The judge ruled January 6 cannot be brought up at the Fox News defamation trial


The 2020 Voting Technology Crisis: Fox News’s Case for defaming Donald Trump’s lie about the 2020 election, a Delaware Superior Court Judge rules

The voting technology company sued Fox News after they promoted a false claim that voting machines were rigged in the 2020 election. The storming of the US Capitol in January of next year is where most of the alleged defamatory statements were made.

Delaware Superior Court Judge Eric Davis said at a hearing Tuesday that invoking January 6 would be too prejudicial with the jury, and that the case isn’t about whether Fox News “influenced” the insurrection.

The trial is set to begin this week with jury selection, but the judge is issuing rulings before then on nearly two dozen motions that will set the stage. There is a demand of $1.6 billion in damages by the company. Fox says it didn’t cause any harm and the case is about press freedom.

In a major ruling last month, Davis rejected several legal defenses that Fox News hoped to use to either shut down the lawsuit, or to argue in front of the jury that it is not liable for the alleged defamation.

The judge ruled that Fox can’t bring up broadcasts where reporters accurately fact-checked Trump’s lies about the 2020 election, to prove that other broadcasts that amplified those lies weren’t defamatory.

Those broadcasts are not relevant because someone else told the truth, Davis said, and that is not proof that the case is not defamation.

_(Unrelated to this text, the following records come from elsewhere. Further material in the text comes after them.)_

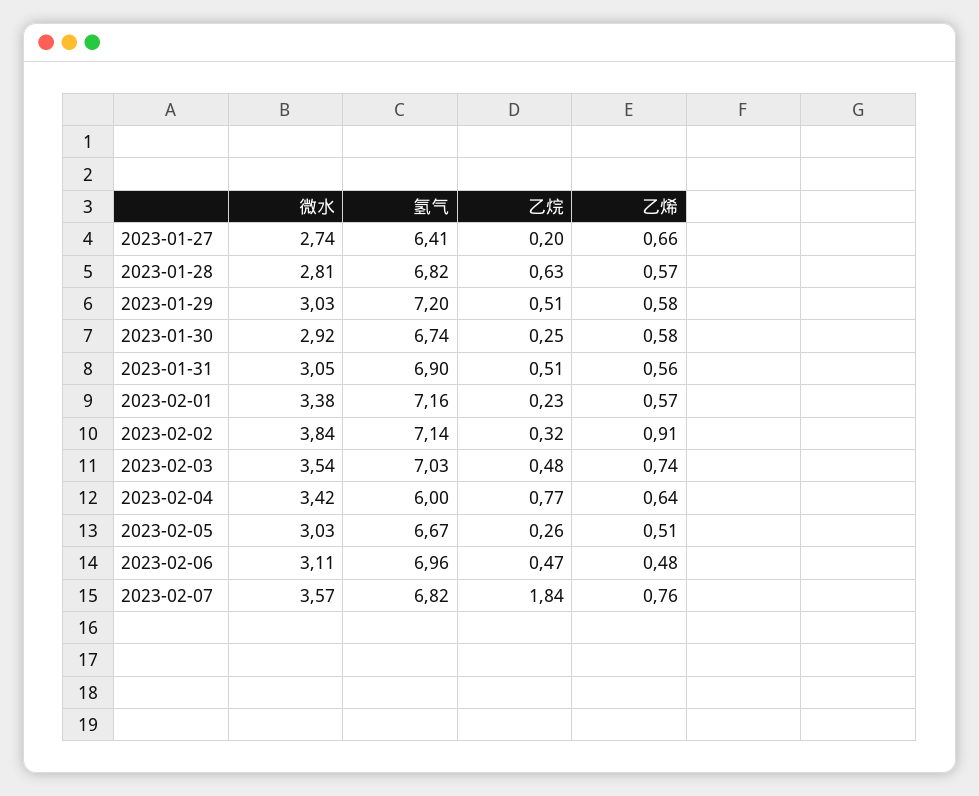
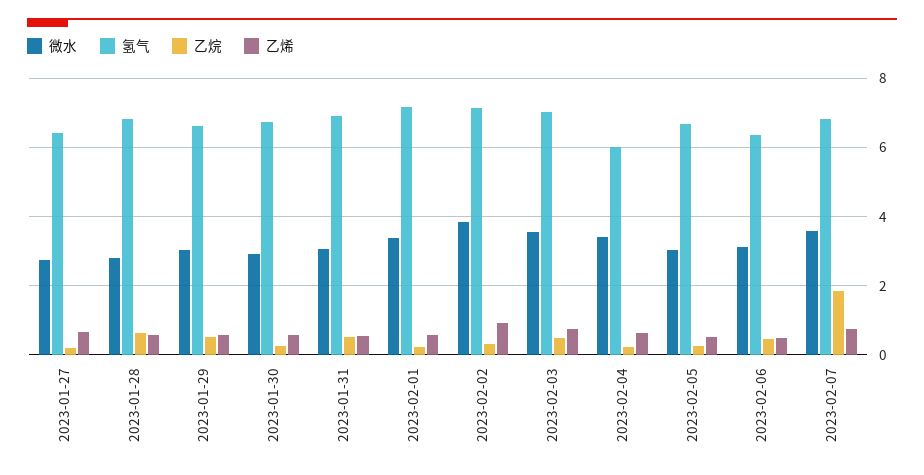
  {
    "微水": {
      "2023-01-27": 2.74,
      "2023-01-28": 2.81,
      "2023-01-29": 3.03,
      "2023-01-30": 2.92,
      "2023-01-31": 3.05,
      "2023-02-01": 3.38,
      "2023-02-02": 3.84,
      "2023-02-03": 3.54,
      "2023-02-04": 3.42,
      "2023-02-05": 3.03,
      "2023-02-06": 3.11,
      "2023-02-07": 3.57
    },
    "氢气": {
      "2023-01-27": 6.41,
      "2023-01-28": 6.82,
-     "2023-01-29": 7.2,
+     "2023-01-29": 6.6,
      "2023-01-30": 6.74,
      "2023-01-31": 6.9,
      "2023-02-01": 7.16,
      "2023-02-02": 7.14,
      "2023-02-03": 7.03,
      "2023-02-04": 6,
      "2023-02-05": 6.67,
-     "2023-02-06": 6.96,
+     "2023-02-06": 6.4,
      "2023-02-07": 6.82
    },
    "乙烷": {
      "2023-01-27": 0.2,
      "2023-01-28": 0.63,
      "2023-01-29": 0.51,
      "2023-01-30": 0.25,
      "2023-01-31": 0.51,
      "2023-02-01": 0.23,
      "2023-02-02": 0.32,
      "2023-02-03": 0.48,
-     "2023-02-04": 0.77,
+     "2023-02-04": 0.2,
      "2023-02-05": 0.26,
      "2023-02-06": 0.47,
      "2023-02-07": 1.84
    },
    "乙烯": {
      "2023-01-27": 0.66,
      "2023-01-28": 0.57,
      "2023-01-29": 0.58,
      "2023-01-30": 0.58,
      "2023-01-31": 0.56,
      "2023-02-01": 0.57,
      "2023-02-02": 0.91,
      "2023-02-03": 0.74,
      "2023-02-04": 0.64,
      "2023-02-05": 0.51,
      "2023-02-06": 0.48,
      "2023-02-07": 0.76
    }
  }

When the defamation trial kicks off next week, Davis warned the network’s lawyers not to try to undermine or circumvent his rulings.

“I’ve sent you things that I’ve received,” Davis told lawyers from both sides, during a discussion about separate death threats targeting Dominion employees.

Investigating Dominion Voting Systems: Investigating a Murdoch-Fox News Defamation Case with an Outside Attorney

The judge overseeing Dominion Voting Systems’ massive defamation case against Fox News said Wednesday that he plans to appoint an outside attorney to investigate whether the right-wing network lied to the court and withheld key evidence, and sanctioned Fox’s attorneys over the matter.

He is going to appoint a special master to investigate whether Fox lied when it said Murdoch didn’t have a role in Fox News or that he was only an officer at Fox Corporation. The Murdoch distinction may have narrowed what Fox got from Murdoch as part of the discovery process.

The special master will look into what sanctions might be appropriate against Fox, including potentially instructing jurors in the case that Fox inappropriately blocked Dominion from obtaining key evidence.

The company denies wrongdoing and claims to have properly disclosed Murdoch’s roles in its financial filings. Dan said that nobody was deliberately withholding information from Dominion.